- [Aufgaben]:
1. Übertrage aus dem Text zur Modellsammlung der Franckeschen Stiftungen den Satz „1718 schenkte der Theologe seine mechanische Schule dem Waisenhaus und leitete dort die Entwicklung des entsprechenden Unterrichts an.“ ins Englische.
2. Suche in der Auflistung jede Zeile, in der die Zeichenfolge „treble“ vorkommt, und gib diese Zeilen wieder.

- [Vorliegender Text]:
-=-=-
Dass die Modellsammlung der Kunst- und Naturalienkammer in den Franckeschen Stiftungen auf Christoph Semler zurückgeht und Semler für den naturwissenschaftlichen Unterricht und die Handfertigkeitsunterweisung in den Waisenhausschulen einflussreich war, war schon immer bekannt.[1] Auch die wissenschaftsgeschichtlichen Dimensionen der Verbindung von Semler und dem Waisenhaus sind inzwischen gut erforscht.[2] Tom Gärtig konnte nun auf der Basis von neuen Quellenfunden die wechselvolle Geschichte von Semlers Schule und seinen mechanischen Modellen jedoch genauer rekonstruieren. Semlers mathematische und mechanische „Handwercks-Schule“ existierte von 1706 bis 1713. Semler konnte dieses für die frühe Neuzeit nicht untypische schulische Zusatzangebot nicht dauerhaft etablieren.[3] 1718 schenkte der Theologe seine mechanische Schule dem Waisenhaus und leitete dort die Entwicklung des entsprechenden Unterrichts an. Er selbst nutzte sie weiterhin für eigene Vorträge. Daran anschließend widmet sich Gärtig den eigentlichen didaktischen Neuerungen in den Schulen des Waisenhauses. Im Pädagogium Regium, einer seinerzeit höchst modernen Schule für die höheren Stände, gehörte Handfertigkeitsunterricht zum Lehrplan. In den Quellen als „Recreation“ bezeichnet, belegen die Unterrichtsergebnisse im Drechseln, in Papierarbeiten und im Linsenschleifen ein erstaunlich hohes Niveau. Angeleitet von Handwerkern sollte den Schülern zu einem fachlich grundierten Urteilsvermögen in verschiedenen Tätigkeiten verholfen werden, ein Ziel, das der tradierte Lehrplan nicht angestrebt hatte.
-=-=-
- [Bereitgestellte Einträge]:
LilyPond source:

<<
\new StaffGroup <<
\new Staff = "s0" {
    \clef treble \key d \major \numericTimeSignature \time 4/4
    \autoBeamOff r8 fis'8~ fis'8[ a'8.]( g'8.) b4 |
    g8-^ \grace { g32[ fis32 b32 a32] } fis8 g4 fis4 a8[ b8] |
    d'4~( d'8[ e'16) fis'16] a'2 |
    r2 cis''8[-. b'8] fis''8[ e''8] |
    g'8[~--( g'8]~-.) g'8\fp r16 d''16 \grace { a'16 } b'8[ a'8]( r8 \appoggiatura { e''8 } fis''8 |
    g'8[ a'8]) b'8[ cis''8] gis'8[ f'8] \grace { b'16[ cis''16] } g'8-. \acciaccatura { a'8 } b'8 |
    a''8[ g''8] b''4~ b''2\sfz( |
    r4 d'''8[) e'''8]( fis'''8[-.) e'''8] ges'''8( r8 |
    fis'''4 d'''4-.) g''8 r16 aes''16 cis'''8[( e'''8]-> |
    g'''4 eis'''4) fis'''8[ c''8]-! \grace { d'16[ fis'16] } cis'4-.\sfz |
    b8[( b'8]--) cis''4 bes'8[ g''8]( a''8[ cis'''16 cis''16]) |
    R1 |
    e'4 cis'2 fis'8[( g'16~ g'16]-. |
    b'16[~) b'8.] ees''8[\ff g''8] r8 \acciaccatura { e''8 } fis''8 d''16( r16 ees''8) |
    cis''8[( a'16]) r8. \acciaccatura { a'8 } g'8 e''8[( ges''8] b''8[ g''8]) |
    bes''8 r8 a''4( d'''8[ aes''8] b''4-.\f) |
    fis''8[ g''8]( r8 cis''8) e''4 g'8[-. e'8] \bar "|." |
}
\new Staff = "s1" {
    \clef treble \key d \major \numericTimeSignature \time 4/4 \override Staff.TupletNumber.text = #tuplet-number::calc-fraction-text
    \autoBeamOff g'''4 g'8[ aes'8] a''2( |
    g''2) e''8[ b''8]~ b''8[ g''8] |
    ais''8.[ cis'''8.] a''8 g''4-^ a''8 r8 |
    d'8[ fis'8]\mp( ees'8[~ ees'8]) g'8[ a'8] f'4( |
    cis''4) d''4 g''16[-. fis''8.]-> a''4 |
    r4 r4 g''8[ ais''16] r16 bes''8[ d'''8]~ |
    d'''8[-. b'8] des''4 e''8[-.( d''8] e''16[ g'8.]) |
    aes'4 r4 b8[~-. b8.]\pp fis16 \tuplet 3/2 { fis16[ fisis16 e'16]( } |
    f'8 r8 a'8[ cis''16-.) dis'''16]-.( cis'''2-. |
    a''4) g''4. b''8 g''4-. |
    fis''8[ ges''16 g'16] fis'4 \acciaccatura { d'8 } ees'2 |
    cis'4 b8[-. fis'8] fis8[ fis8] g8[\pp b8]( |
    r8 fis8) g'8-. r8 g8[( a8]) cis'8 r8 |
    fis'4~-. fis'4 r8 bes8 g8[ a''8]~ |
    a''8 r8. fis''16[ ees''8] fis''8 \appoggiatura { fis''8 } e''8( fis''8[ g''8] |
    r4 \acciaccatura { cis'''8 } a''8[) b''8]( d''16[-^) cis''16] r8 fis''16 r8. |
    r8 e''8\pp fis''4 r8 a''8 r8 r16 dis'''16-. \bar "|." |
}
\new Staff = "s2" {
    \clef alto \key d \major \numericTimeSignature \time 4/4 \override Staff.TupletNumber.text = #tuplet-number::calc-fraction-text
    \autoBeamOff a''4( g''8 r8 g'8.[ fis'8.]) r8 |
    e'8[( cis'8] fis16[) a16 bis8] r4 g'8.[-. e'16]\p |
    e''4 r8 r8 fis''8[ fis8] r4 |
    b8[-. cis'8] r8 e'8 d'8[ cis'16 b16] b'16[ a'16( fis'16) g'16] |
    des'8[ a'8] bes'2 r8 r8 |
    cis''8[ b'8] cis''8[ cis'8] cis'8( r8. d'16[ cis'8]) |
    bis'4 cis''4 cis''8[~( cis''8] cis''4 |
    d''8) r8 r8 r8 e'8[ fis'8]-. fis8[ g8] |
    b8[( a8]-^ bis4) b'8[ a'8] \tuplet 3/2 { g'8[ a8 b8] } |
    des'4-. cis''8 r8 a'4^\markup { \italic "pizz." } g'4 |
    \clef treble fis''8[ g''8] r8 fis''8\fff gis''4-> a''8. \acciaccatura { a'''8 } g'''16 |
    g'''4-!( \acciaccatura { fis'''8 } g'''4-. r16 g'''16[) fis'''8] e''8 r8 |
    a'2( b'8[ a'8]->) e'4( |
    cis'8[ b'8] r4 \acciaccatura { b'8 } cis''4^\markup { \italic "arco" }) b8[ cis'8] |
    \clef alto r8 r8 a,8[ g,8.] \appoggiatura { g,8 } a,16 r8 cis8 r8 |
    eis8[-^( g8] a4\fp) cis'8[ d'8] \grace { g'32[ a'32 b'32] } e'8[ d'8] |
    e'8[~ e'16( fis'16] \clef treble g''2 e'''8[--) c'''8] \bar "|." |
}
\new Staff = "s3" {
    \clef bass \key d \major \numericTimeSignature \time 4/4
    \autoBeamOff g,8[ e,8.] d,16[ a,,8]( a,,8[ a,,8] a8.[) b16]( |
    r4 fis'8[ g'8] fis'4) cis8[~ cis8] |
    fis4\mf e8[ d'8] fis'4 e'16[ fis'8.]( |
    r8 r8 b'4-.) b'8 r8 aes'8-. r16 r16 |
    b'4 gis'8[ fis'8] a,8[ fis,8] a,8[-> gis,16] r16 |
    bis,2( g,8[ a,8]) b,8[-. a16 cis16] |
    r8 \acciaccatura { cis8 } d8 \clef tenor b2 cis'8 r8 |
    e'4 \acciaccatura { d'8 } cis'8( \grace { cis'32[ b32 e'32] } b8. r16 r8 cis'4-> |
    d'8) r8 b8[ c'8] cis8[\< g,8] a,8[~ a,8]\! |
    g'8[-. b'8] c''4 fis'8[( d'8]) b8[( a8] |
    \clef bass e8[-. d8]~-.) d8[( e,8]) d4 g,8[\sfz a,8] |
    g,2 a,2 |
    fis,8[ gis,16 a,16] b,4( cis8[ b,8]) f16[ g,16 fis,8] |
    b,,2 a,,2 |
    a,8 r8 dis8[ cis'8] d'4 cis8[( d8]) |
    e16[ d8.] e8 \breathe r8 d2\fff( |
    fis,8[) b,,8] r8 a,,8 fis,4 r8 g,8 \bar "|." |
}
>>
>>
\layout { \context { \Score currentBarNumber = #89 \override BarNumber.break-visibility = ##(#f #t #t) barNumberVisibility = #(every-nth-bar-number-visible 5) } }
-=-=-
- [Antworten zur Übung]:
1. In 1718 the theologian gave his mechanical school to the orphanage and directed the development of the corresponding instruction there.

2.
    \clef treble \key d \major \numericTimeSignature \time 4/4
    \clef treble \key d \major \numericTimeSignature \time 4/4 \override Staff.TupletNumber.text = #tuplet-number::calc-fraction-text
    \clef treble fis''8[ g''8] r8 fis''8\fff gis''4-> a''8. \acciaccatura { a'''8 } g'''16 |
    e'8[~ e'16( fis'16] \clef treble g''2 e'''8[--) c'''8] \bar "|." |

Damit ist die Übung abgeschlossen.